For a long time SAS and SPSS have pretty much had the data mining market to themselves. True, there are other vendors in the market such as KXEN, InSightful and Angoss but SAS and SPSS have clearly been the big beasts in the market. However, that may be about to change with the introduction of RStat from Information Builders, which was announced earlier this summer and is scheduled to be generally available early in Q4.

RStat is an open source product that forms an optional add-on to the company’s WebFOCUS business intelligence environment. It is named after the fact that it is based on R which, in case you don’t know, is the open source statistical language. It is just a language and hitherto there has not been a user interface for it. Nevertheless, R is widely employed in universities and elsewhere (including both the US and Australian governments) with an estimated one million users worldwide. In other words, if you were going to build a data mining product R would be a good place to start.

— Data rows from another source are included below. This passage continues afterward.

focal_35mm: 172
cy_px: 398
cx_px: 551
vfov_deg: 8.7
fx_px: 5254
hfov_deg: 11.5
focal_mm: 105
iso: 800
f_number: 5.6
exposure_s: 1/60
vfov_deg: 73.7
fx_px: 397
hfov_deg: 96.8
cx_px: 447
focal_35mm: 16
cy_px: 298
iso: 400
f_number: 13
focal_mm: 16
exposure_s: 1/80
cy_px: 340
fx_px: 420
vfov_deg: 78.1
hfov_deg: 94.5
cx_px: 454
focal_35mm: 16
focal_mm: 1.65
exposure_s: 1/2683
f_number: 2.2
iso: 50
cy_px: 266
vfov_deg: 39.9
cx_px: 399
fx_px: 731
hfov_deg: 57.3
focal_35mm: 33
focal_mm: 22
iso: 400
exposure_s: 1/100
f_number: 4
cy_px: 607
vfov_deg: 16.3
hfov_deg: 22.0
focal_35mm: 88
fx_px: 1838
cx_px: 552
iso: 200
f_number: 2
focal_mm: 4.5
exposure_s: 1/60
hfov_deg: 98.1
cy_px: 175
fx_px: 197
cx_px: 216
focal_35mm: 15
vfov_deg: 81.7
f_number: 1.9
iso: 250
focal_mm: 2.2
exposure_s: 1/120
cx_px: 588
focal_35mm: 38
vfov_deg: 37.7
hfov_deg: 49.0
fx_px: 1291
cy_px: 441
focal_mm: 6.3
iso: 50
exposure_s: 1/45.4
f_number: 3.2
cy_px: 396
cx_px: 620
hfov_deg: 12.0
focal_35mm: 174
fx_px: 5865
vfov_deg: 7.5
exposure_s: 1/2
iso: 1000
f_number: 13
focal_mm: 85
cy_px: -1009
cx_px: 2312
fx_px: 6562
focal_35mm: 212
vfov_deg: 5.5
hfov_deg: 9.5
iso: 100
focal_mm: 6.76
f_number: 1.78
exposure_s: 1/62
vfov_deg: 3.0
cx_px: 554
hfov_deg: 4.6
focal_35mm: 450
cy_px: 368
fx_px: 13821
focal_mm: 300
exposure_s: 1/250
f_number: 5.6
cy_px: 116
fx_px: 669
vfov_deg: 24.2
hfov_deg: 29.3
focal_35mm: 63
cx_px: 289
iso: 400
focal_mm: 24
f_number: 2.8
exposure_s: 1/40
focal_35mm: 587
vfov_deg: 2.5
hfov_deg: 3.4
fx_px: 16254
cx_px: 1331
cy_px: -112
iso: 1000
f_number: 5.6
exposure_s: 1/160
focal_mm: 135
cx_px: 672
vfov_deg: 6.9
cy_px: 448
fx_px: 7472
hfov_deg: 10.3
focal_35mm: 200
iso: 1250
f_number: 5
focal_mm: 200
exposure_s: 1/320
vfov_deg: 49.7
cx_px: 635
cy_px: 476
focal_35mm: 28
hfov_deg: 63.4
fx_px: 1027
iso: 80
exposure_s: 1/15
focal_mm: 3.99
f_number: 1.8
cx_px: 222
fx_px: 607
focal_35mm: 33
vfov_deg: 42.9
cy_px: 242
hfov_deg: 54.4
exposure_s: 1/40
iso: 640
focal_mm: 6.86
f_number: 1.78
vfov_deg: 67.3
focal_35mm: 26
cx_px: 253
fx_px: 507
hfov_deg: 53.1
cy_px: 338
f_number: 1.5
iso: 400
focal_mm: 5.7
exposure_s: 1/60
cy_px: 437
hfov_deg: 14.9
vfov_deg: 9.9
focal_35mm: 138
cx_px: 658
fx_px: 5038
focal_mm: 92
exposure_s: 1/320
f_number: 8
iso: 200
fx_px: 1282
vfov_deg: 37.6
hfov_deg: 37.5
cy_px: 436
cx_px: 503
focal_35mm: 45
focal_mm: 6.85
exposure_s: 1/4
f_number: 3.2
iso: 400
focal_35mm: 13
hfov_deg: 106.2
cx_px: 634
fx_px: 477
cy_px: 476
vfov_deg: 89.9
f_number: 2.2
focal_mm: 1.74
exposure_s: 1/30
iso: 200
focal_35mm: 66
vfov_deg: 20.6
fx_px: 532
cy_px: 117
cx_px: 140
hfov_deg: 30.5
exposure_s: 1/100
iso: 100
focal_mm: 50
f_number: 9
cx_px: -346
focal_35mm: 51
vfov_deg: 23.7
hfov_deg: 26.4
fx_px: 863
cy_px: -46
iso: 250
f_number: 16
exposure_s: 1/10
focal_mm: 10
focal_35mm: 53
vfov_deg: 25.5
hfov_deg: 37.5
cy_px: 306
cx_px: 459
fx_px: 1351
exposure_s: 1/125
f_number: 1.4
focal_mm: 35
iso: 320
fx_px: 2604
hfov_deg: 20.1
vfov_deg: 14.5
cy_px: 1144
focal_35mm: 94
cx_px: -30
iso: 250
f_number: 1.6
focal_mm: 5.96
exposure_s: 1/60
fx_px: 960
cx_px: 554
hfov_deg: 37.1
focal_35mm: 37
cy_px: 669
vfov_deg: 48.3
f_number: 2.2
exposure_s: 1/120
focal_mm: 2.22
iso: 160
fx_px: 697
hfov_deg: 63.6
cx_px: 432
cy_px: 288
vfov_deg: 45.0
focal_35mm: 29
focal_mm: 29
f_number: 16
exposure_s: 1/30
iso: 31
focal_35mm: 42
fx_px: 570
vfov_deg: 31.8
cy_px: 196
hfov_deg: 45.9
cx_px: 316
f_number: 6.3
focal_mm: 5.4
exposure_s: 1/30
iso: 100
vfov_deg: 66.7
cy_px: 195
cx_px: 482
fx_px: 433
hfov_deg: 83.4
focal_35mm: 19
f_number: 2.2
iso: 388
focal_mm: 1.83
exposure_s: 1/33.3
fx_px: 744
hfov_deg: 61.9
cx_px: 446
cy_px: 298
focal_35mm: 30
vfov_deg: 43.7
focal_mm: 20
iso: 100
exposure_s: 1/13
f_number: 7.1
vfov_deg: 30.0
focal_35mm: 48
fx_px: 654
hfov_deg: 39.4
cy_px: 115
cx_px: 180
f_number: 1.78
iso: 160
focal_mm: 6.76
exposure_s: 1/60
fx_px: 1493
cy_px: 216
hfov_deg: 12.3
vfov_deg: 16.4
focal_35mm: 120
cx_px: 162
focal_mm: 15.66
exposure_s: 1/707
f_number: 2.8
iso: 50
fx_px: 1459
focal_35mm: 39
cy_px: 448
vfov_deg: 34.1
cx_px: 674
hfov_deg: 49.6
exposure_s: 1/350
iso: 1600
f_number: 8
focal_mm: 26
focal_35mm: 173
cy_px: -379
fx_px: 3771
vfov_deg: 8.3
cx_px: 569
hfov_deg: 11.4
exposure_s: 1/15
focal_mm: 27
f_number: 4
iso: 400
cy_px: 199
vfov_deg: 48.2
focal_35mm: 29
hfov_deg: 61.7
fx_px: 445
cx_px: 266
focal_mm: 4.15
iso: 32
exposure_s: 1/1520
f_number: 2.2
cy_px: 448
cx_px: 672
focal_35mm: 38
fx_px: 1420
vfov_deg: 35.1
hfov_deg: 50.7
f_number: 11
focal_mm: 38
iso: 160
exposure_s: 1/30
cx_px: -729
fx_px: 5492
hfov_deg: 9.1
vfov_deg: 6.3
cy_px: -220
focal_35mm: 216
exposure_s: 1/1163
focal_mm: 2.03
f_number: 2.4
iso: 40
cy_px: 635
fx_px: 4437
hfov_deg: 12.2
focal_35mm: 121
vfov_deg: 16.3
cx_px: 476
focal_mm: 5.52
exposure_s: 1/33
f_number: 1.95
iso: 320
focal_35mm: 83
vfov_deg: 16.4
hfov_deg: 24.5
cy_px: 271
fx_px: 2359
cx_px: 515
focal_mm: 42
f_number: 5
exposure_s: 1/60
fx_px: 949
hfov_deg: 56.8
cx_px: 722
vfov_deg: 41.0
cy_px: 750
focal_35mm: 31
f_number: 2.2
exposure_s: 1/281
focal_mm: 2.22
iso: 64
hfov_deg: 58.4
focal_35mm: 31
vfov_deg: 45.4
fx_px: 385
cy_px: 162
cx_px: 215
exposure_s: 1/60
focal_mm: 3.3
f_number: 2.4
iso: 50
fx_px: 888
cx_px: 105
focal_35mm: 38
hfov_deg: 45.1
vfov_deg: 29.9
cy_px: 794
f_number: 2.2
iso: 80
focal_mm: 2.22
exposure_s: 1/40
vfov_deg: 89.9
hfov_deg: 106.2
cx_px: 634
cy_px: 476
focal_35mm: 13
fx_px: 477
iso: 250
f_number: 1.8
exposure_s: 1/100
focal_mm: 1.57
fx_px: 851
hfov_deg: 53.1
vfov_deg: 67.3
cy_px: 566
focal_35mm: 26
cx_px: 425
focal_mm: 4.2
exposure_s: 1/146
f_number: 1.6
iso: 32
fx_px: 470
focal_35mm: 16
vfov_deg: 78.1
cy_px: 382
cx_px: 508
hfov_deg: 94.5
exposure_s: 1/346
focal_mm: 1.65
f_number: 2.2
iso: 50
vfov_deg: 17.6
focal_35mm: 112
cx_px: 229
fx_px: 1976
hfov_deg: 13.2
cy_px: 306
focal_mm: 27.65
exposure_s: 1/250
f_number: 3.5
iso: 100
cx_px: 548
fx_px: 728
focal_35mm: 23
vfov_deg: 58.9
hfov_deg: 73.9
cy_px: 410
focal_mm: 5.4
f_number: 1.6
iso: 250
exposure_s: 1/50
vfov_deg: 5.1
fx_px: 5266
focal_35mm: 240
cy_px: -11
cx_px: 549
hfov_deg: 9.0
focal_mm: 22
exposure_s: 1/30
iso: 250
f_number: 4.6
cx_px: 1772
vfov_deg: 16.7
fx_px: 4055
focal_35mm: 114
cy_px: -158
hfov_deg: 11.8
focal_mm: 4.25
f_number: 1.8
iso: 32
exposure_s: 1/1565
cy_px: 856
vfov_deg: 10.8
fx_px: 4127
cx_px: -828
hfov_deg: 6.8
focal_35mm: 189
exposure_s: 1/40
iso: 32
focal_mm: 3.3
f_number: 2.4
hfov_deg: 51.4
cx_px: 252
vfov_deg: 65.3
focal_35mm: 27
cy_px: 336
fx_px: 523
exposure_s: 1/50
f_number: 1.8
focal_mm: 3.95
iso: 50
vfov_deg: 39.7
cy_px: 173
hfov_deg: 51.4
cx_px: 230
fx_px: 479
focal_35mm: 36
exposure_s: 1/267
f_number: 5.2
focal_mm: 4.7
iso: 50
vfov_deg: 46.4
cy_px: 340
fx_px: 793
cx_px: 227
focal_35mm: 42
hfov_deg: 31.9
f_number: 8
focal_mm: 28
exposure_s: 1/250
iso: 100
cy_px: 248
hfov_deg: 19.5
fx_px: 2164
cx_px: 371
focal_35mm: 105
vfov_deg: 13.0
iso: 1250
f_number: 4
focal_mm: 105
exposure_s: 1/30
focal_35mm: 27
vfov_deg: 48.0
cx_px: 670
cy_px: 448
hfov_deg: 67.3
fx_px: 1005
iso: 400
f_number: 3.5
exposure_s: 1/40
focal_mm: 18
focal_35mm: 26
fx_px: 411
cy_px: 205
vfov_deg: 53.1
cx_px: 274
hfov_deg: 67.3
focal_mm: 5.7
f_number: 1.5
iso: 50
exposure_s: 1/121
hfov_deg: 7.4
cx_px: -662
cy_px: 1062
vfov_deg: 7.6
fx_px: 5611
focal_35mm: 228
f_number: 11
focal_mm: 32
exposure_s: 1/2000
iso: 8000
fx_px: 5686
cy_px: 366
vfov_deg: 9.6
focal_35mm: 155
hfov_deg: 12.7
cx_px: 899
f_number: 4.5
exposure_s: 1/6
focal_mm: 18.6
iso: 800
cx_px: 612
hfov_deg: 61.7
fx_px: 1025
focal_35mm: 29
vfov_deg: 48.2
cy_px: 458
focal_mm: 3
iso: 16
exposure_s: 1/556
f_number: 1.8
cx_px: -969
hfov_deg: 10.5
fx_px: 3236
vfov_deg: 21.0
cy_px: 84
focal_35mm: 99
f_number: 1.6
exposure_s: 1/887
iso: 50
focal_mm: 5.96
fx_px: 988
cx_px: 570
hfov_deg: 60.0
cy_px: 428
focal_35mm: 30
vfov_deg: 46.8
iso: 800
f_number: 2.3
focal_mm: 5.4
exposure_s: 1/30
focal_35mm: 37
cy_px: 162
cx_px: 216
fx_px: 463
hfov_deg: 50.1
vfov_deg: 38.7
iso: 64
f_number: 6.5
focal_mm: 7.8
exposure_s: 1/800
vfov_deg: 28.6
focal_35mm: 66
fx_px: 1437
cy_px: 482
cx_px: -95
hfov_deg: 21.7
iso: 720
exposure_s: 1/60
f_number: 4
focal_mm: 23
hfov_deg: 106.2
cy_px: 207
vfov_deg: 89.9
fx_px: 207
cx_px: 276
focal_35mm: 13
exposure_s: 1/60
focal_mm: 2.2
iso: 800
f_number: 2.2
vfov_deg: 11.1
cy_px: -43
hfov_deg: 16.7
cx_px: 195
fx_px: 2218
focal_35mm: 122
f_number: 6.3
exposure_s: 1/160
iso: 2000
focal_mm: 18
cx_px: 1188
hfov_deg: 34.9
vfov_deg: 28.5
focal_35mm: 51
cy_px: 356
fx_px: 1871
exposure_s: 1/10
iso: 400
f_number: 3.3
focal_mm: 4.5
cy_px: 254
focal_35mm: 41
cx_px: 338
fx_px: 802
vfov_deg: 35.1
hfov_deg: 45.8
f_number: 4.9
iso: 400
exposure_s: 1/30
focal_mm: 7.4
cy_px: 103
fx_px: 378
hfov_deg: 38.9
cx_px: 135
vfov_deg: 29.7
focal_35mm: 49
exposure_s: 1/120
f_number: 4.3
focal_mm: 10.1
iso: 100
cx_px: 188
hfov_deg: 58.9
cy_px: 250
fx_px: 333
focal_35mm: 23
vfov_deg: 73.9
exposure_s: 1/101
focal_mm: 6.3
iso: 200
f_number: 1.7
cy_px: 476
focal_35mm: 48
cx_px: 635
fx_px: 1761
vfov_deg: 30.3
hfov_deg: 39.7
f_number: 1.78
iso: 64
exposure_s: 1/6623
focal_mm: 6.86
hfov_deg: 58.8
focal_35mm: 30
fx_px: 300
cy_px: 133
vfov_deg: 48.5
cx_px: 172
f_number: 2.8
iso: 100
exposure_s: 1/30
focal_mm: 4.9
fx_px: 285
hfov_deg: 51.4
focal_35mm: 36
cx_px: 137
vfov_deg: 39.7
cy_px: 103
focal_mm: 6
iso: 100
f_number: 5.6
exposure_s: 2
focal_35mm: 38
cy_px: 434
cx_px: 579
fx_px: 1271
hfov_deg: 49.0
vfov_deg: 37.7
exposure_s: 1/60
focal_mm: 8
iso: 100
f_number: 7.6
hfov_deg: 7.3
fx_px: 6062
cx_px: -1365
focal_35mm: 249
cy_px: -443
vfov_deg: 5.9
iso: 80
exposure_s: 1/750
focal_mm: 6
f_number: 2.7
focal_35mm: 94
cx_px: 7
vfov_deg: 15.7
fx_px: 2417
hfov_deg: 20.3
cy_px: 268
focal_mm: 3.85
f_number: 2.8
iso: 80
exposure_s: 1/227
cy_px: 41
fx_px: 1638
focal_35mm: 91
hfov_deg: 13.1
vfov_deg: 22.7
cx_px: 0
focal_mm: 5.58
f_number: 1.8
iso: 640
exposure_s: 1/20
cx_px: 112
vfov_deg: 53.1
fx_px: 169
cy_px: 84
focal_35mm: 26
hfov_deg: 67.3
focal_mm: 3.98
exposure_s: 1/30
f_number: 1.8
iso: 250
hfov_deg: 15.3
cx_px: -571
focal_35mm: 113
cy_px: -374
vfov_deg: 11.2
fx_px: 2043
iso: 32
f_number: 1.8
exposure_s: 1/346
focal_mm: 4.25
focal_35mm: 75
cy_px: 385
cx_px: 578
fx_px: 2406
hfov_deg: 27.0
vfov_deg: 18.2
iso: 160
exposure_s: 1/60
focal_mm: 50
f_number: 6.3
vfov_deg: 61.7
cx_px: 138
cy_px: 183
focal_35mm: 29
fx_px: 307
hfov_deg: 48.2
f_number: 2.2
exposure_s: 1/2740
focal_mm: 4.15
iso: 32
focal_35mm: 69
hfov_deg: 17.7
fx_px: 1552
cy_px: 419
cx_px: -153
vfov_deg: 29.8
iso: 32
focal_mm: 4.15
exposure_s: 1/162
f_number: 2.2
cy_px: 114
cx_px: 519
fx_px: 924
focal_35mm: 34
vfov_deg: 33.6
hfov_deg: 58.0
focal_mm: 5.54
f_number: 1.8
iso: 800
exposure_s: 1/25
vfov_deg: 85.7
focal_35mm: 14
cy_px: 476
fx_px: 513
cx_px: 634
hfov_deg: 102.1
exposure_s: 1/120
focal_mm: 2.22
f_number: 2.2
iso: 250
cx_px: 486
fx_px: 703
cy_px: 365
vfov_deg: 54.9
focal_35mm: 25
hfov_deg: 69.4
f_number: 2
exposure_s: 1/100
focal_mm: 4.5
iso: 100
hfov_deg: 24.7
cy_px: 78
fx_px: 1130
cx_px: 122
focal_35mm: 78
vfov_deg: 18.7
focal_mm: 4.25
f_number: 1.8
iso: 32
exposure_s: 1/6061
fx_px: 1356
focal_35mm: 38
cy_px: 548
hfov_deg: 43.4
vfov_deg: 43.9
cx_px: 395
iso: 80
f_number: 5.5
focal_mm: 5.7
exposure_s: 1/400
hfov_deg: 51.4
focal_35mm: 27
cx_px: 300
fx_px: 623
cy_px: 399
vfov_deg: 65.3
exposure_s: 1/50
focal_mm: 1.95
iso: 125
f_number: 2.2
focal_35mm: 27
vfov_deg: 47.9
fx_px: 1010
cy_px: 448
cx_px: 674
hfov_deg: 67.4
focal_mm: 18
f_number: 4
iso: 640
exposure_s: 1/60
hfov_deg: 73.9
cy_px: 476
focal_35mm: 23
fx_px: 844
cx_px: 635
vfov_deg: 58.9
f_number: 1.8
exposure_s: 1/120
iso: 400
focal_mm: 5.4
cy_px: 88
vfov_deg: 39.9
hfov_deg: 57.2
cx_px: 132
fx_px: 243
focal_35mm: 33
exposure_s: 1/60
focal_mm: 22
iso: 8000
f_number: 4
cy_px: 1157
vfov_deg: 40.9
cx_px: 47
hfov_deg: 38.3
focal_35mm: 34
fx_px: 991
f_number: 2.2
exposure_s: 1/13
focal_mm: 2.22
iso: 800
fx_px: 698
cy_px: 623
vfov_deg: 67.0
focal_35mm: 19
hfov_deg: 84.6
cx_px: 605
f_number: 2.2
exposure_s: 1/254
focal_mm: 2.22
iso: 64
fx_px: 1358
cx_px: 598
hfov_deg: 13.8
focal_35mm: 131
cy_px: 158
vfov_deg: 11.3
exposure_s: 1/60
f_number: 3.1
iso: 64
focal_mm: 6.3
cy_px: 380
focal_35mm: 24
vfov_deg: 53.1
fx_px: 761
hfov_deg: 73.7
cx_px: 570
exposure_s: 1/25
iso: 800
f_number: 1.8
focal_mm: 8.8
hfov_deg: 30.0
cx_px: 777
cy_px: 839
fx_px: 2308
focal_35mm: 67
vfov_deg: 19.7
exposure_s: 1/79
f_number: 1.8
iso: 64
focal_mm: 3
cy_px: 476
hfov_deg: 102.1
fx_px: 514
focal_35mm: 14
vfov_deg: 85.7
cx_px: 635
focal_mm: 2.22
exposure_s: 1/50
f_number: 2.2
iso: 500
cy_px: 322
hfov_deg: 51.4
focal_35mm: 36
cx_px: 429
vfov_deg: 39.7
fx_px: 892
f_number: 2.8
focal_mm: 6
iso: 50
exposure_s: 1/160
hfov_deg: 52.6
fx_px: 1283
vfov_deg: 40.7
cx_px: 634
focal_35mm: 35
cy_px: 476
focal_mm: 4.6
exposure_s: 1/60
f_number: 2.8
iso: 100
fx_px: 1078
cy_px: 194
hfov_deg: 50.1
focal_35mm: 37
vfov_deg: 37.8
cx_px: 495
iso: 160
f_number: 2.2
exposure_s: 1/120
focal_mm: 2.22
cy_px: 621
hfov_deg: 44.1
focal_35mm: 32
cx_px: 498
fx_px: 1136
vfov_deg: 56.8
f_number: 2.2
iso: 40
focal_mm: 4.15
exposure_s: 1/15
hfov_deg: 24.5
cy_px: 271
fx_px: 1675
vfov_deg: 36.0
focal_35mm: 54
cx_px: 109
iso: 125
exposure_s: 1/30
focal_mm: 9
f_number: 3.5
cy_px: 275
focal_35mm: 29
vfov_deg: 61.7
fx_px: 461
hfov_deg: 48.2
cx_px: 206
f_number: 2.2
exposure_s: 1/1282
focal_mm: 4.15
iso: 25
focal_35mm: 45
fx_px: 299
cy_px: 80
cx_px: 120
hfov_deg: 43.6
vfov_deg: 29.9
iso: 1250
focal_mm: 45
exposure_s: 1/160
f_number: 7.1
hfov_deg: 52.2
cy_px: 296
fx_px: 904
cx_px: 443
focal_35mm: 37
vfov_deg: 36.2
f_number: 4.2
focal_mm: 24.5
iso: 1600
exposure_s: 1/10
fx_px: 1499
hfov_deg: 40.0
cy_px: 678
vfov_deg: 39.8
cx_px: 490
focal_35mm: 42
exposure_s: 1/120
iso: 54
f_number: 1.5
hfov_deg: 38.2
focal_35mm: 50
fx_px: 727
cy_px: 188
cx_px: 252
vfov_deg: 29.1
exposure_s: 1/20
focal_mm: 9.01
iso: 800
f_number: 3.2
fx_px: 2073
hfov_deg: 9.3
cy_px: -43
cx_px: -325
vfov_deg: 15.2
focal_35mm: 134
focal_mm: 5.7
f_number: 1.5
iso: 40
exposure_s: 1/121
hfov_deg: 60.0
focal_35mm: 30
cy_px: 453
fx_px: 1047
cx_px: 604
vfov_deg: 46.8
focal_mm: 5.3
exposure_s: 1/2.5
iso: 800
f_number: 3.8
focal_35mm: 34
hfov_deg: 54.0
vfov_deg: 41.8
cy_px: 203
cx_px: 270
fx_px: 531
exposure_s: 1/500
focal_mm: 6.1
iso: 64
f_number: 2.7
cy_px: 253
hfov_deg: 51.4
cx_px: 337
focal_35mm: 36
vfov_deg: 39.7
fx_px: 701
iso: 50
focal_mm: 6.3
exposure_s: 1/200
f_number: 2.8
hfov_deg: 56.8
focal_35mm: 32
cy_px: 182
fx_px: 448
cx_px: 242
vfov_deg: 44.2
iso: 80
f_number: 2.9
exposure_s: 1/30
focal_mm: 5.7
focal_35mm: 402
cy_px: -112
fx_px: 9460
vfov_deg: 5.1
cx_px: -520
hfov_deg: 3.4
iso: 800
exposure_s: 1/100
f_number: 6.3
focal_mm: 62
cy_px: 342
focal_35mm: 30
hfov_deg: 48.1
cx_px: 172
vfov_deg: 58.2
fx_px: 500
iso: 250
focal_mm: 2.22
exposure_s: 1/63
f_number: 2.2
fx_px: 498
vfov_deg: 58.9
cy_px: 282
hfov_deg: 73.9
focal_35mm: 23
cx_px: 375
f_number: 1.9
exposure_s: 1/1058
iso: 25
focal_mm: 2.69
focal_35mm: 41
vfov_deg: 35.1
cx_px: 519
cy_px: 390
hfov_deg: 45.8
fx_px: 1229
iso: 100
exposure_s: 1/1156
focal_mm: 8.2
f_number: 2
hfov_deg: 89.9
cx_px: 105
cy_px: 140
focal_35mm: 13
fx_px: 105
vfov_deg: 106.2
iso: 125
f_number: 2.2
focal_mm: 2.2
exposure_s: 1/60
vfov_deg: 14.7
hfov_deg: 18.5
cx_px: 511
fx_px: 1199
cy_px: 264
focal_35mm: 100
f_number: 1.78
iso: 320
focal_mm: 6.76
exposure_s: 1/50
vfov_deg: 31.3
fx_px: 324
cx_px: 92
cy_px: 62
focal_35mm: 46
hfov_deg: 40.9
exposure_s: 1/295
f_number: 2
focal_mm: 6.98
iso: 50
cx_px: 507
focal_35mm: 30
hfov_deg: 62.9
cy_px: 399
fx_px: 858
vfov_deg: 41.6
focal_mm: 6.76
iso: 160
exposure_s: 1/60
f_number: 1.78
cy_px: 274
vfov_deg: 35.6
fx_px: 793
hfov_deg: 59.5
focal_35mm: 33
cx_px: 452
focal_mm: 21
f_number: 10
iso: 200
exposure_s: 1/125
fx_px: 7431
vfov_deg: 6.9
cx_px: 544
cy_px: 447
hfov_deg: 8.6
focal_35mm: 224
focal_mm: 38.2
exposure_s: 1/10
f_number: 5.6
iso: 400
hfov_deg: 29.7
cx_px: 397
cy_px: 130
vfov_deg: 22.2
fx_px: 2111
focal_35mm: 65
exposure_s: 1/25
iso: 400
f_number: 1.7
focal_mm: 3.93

But the fact that RStat is built on top of R is only the beginning of the story. The second chapter is that R processes data in memory, which obviously has performance advantages but has historically had scalability issues in the days when most systems were based on 32-bit processors. However, now that more and more of us are running 64-bit systems, this has more or less ceased to be a problem.

Next, RStat can either generate PMML (which is the standard for data mining models) or models can be compiled into C routines. While the former is a standard for exchanging data mining information it is only supported by some databases, so the fact that RStat supports both of these approaches means that it should run on any platform.

In terms of actual approaches, Information Builders have implemented support for the ten most popular data mining methods, including both supervised and unsupervised modelling. In the former category RStat supports decision trees, boosting, randomForests, support vector machines, logistic and linear regression, and neural networks; while in the latter category there is support for K-means and hierarchical clustering, and association rules. There is also support for sampling the data for both training and test data generation.

Finally, and this is the real kicker, RStat provides a single development environment for modellers to build predictive and scoring applications, regardless of whether these are data miners, statisticians, BI developers or business analysts. Moreover, RStat is integrated with Information Builders’ WebFOCUS so that you can leverage other company products such as Visual Discovery for interactive visualisation of your results.

So the question is how much impact RStat will have on the market. Well, it should be a no-brainer for existing Information Builders customers who don’t already have a data mining tool but want one. And it should be pretty compelling for customers who uses SAS or SPSS products, because they can migrate their existing models (using PMML) while substantially reducing their costs of ownership. And then there are green field opportunities where Information Builders will be able to offer a much broader BI/data mining environment than SPSS and which is comparable to SAS but less expensive. All in all it looks as if Information Builders may be on to a winner.